What is right for you,
is wrong for me.
We could quarrel forever,
for and against the big lie.
Closing my eyes fails to get away.
The rusting factories remain.
The meetings with prisoners.
It is all mass produced.
I wake up in a lost state of mind,
engaging once again in the clamour
that lashes out against the regime,
as something to blame.
---------------------------
070419A
-----------
Crashed down into this life,
at an unexpected misstep,
carefully planned by others,
who all found it to be so very funny
that an absolute fool wandered in.
The world is full
of all those people who know
but will never say anything,
as to whatever the truth really is.
There is only one distinguishing factor
as to those chancing to be less beat,
and that is that they can break down
into leaking out bits of salted water
while waving their red flag eyes.
Sometimes it feels like walking out,
into the vast sea of swallowed up
into an utterly exhausted surrender,
but never to any what or whom decision,
as there is nothing so specific.
We were specified once upon a time,
but not as anything that fits together,
beyond condemnations of purpose.
Never any chance to figure it out,
as to being poisoned while still children.

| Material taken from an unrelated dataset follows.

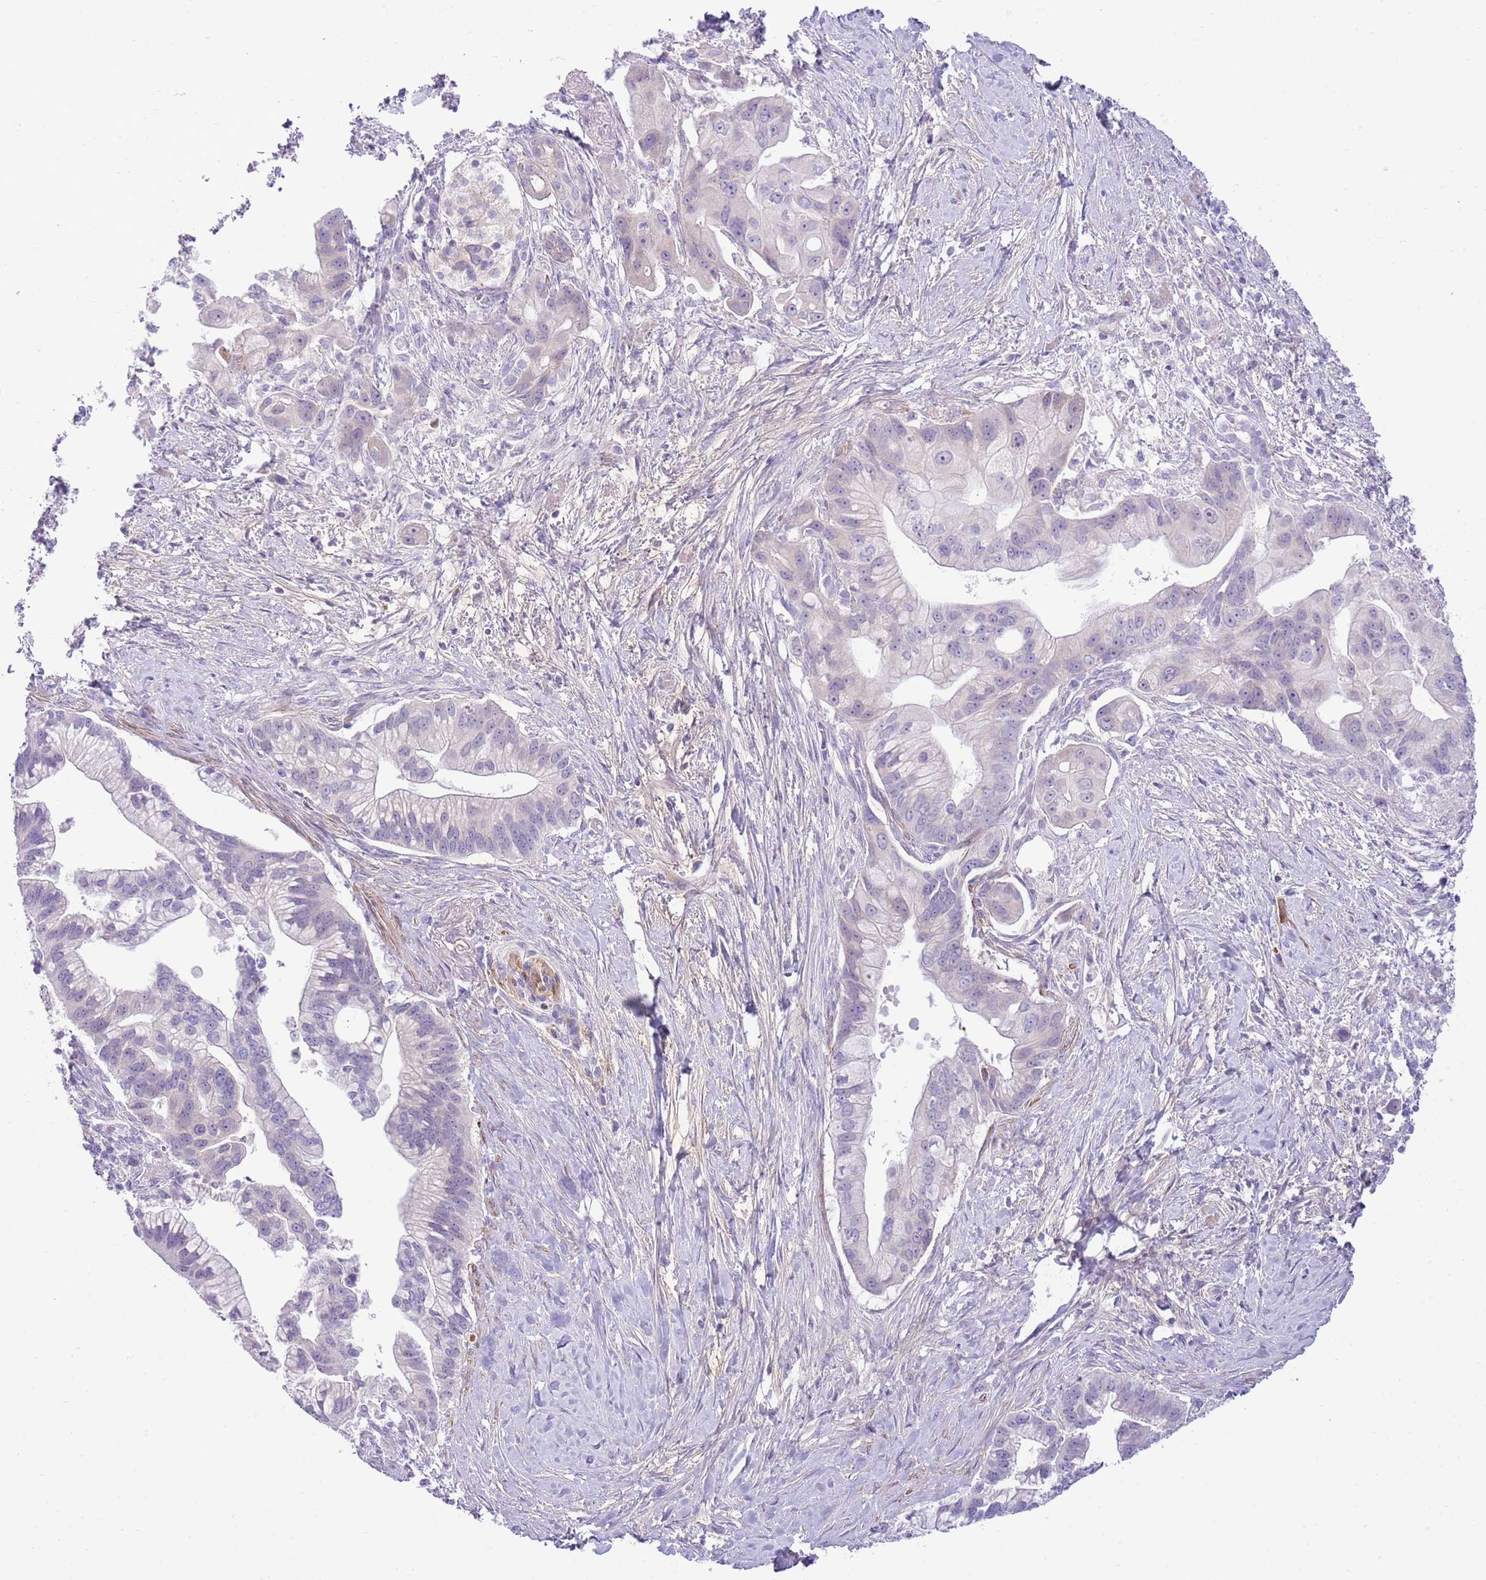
{"staining": {"intensity": "negative", "quantity": "none", "location": "none"}, "tissue": "pancreatic cancer", "cell_type": "Tumor cells", "image_type": "cancer", "snomed": [{"axis": "morphology", "description": "Adenocarcinoma, NOS"}, {"axis": "topography", "description": "Pancreas"}], "caption": "This is an IHC micrograph of pancreatic cancer. There is no expression in tumor cells.", "gene": "ZC4H2", "patient": {"sex": "male", "age": 68}}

----------------------------------------
070419B
-----------
They stopped me again,
and age threatens to stop me too.
Perpetually pinned down,
and always knocked out.
The bruises have broken up
all the chains of memories,
striking at each of the links,
adding to the eternal wreckage.
Nothing reliable there,
that might serve as any evidence,
under cross examination scrutiny
of any actual intent.
Confidence is defined as a trick,
and doubts are forever slipped in,
cutting everything apart
the way knives render meat.
Get up and try again,
but it isn't Up
where I am calling from,
and that still makes a difference.
Doesn't matter to anyone
what I want to do,
because they always end it the same
as another total disaster.
Only the rich make it
into that triage,
where the bleeding stops
and they get their transfusions.
The rest of us left to bled dry,
into stunned wandering
along emptied streets
of ghosted existence.
--------------------------
070419C
-----------
I only get to watch,
from where they took me prisoner,
into that loneliest tower.
It keeps me from any passion,
that might cause me to stop looking
at it all the way that I do.
Nothing to take me away
to anywhere you imagine
that you really live.
Nothing to distract me,
to forgetting what I see,
as to those lands of forget.
All the years that have passed
when I was trying to join you,
in the belief that you are free.
No mercy found,
in anyone that I met,
as to welcome to the lands of forget.
Forget it all, forget everything,
that you thought you once knew
in the lands of forget.
I am always long forgotten,
by those passionate people
that live in the lands of forget.
You deprived me of any chance
to live a passionate illusion,
in your lands of forget.
Seems too late to ever return,
as the stranger I have become,
to the lands of forget.
----------------------------
I was exiled from becoming like you, and in that sense I have no reflection for you to find your own resemblance within.